Ayub Suleman Pulungan CEO ISCC dan juga owner Kopi Sipirok mengamini pernyataan Mohmada Sukri bahwa petani kopi sampai kini memang belum sejahtera. “Masih tertinggal jauh kasian para petani ini, bahkan sampai kini hasil panennya sudah banyak yang di ijon. Makanya di ISCC saat ini kami membangun Coffee HUB,”katanya.

Coffee HUB adalah program ISCC dengan Kementerian Pertanian melalui Direktorat Jenderal Perkebunan (Ditjenbun) mendukung program Coffee HUB sebagai pusat pengembangan usaha perkopian dari hulu sampai hilir.  Program Bogor Coffee Hub merupakan program Unversitas Juanda Bogor dalam upaya mengembangkan pusat pengembangan kopi dari hulu sampai hilir. Program Coffee Hub ini menjadikan Unida Bogor sebagai pusat kegiatan yang meliputi budidaya, pengolahan, konsultasi pemasaran dan rantai pasok serta kegiatan terkait lainnya. Program ini melibatkan multi stakeholders, dan salah satunya ialah Indonesia Sustainable Coffee Cooperative-ISCC.

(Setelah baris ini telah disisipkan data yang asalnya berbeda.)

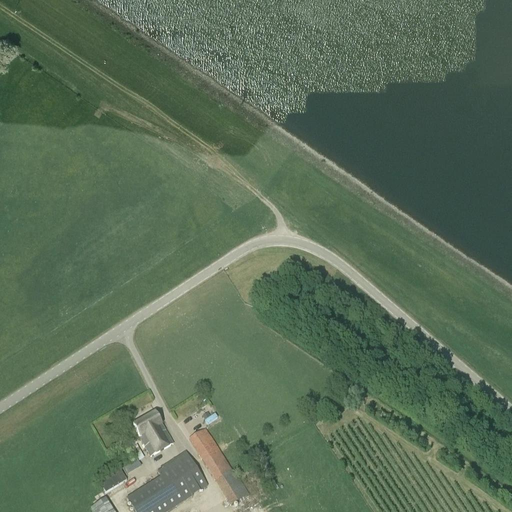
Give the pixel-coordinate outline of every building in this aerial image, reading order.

Kerjasama Pengembangan Penanaman dan Usaha Kopi antara Universitas Djuanda Bogor dengan Indonesia Sustainable Coffee Cooperative-ISCC ( Koperasi Kope Lestari Indonesia) sejak Januari 2019. MoU antara Unida dengan ISCC sebagai penunjang kerjasama antara pelaku dunia usaha dengan dunia pendidikan guna peningkatan kompetensi sumberdaya manusia serta mengupayakan hubungan timbal balik atas manfaat hasil penelitian.

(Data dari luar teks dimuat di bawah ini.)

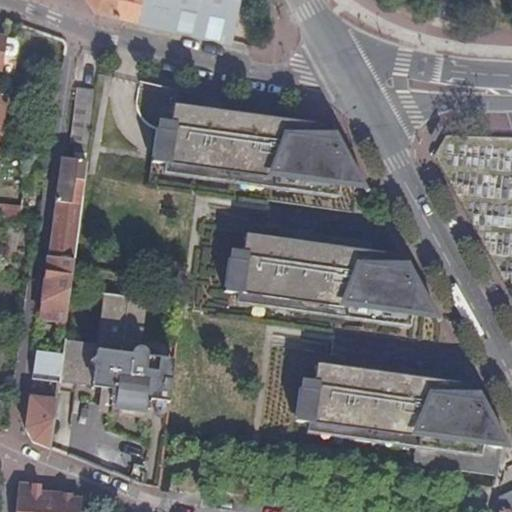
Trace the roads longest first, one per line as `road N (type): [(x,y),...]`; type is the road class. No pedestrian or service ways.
road 1 (residential): [(11,452),(77,29)]
road 2 (tertiary): [(348,81),(511,385)]
road 3 (unclassified): [(77,29),(182,56),(348,81)]
road 4 (residential): [(173,511),(11,452)]
road 5 (unclassified): [(348,81),(511,92)]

“Selain program itu juga kami sedang membuat program barcode kopi Indonesia asal kopi dari mulai sejarah kopi apa dan juga lokasi kopi juga big data kopi yang benar,” ujar Ayub begitu gamblang menjelaskan.
“Intinya ISCC ini akan membantu dalam mensejahterakan petani, jangan sampai masih termajinalkan sejak zaman Belanda hingga kini,” tambah Sukri yang juga ketua dewan Penagawas di  ISCC, menambahkan.
Sementara itu Cut Meutia yakin bahwa dengan membantu petani Kopi di tanah air harusnya petani bisa sejahtera, “Jika ini dibantu maka petani tidak terbengkalai dan kami Segoro siap bantu dan ikut dukung ISCC untuk petani kopi di Indonesia lebih baik,” ungkapnya.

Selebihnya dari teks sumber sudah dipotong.